Google CEO Sundar Pichai sent an email to all Google employees late last week with the news, which the company published as a blog post.

“This will mean saying goodbye to some incredibly talented people we worked hard to hire and have loved working with. I’m deeply sorry for that,” Pichai said.

“The fact that these changes will impact the lives of Googlers weighs heavily on me, and I take full responsibility for the decisions that led us here.”

Pichai said the layoffs are occurring as a result of “dramatic growth” during the pandemic which saw it hire for what the Google CEO said was “a different economic reality than the one we face today”.

Rising inflation has led to central banks pushing up interest rates which, in turn, has seen a risk-off mindset enter the markets for more speculative assets like tech stocks and cryptocurrency.

The share price for Alphabet, Google’s parent company, has dropped by more than a third since its peak in late 2021.

Pichai said his company would offer US staff severance packages of 16 weeks salary plus two weeks for every year the staffer worked at Google, along with six months of healthcare, job placement services, and immigration support.

Layoffs are happening across the tech sector as the biggest names respond to less favourable economic conditions.

In late 2022, around 25,000 jobs were cut across Meta, Amazon, and Twitter, with Amazon upping its layoffs to total 18,000.

Last week Microsoft announced cuts to 10,000 jobs in the wake of a $1.7 billion hit to its bottom line.
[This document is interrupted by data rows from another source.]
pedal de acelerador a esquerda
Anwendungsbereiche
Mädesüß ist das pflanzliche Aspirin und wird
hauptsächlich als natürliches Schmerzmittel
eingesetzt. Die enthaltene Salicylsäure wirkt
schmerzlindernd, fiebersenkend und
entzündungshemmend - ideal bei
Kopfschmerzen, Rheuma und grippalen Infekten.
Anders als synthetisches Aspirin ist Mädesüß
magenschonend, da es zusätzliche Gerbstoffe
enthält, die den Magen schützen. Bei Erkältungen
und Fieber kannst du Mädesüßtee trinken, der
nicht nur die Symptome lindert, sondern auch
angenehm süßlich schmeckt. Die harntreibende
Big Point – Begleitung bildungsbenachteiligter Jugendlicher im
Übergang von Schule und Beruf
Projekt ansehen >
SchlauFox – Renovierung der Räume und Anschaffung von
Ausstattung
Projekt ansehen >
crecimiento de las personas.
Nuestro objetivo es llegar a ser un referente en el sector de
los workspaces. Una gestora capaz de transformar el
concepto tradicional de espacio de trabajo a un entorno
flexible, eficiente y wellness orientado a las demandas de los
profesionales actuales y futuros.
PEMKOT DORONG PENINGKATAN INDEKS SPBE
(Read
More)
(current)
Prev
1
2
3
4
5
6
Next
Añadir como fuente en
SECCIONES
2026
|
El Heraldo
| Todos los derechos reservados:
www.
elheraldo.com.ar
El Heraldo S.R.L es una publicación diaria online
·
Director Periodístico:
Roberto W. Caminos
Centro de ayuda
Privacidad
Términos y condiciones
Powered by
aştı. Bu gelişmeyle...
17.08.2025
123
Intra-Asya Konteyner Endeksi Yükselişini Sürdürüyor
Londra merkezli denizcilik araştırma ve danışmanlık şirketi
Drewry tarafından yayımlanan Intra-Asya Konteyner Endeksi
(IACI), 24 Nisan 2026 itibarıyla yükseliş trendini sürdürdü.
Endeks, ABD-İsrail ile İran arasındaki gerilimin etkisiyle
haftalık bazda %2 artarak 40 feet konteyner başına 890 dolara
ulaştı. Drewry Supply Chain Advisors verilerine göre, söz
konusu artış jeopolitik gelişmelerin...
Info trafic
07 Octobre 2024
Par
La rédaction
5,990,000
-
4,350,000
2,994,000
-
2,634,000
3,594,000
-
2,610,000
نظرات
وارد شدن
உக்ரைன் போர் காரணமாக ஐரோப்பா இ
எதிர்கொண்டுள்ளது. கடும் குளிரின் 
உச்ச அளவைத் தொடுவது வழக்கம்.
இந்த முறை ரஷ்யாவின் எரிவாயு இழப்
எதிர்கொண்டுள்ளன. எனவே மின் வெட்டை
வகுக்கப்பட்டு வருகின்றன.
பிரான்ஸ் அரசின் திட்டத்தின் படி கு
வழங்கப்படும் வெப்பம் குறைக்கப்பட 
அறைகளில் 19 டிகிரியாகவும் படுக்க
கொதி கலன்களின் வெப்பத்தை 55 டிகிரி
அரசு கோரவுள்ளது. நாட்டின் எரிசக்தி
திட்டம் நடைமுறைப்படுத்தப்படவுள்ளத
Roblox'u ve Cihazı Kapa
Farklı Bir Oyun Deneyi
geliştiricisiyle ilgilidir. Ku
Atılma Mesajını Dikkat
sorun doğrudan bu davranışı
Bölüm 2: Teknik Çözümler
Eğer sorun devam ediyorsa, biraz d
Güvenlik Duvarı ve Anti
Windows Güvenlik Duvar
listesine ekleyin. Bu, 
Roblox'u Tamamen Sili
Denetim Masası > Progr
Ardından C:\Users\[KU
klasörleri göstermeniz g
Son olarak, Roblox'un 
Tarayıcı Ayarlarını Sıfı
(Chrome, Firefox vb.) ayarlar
Shortly after that announcement, the Wall Street Journal revealed how, a day before layoffs landed, around 50 top Microsoft executives were at a private party featuring Sting at the World Economic Forum in Davos.

According to The Information, the latest job cuts affect all areas of Google’s business except for its artificial intelligence (AI) research arm Google Brain which was largely left alone.

Google is preparing to expand AI integration across its products in response to public testing of OpenAI’s impressive ChatGPT bot late last year.

While it isn’t perfect, ChatGPT is regularly able to draw on a corpus of knowledge to produce coherent and accurate answers to basic questions.

Pichai reportedly sounded the alarm upon seeing ChatGPT by calling it a “code red” for Google’s flagship Search product and has called in the company’s founders Sergei Brin and Larry Page.

Brin and Page have been looking over Google’s upcoming AI-powered products, according to the New York Times, which includes image and video generation or editing software that will lean on technology like Imagen.

Part of Google’s AI refocus is said to involve speeding up internal products approvals and lowering the company’s risk tolerance to the technology.

Google has, of course, been developing its own chatbot, Language Model for Dialogue Applications (LaMDA) which an engineer – whose job was to make sure the system didn’t spout racist or other problematic rhetoric – was convinced had become sentient last year.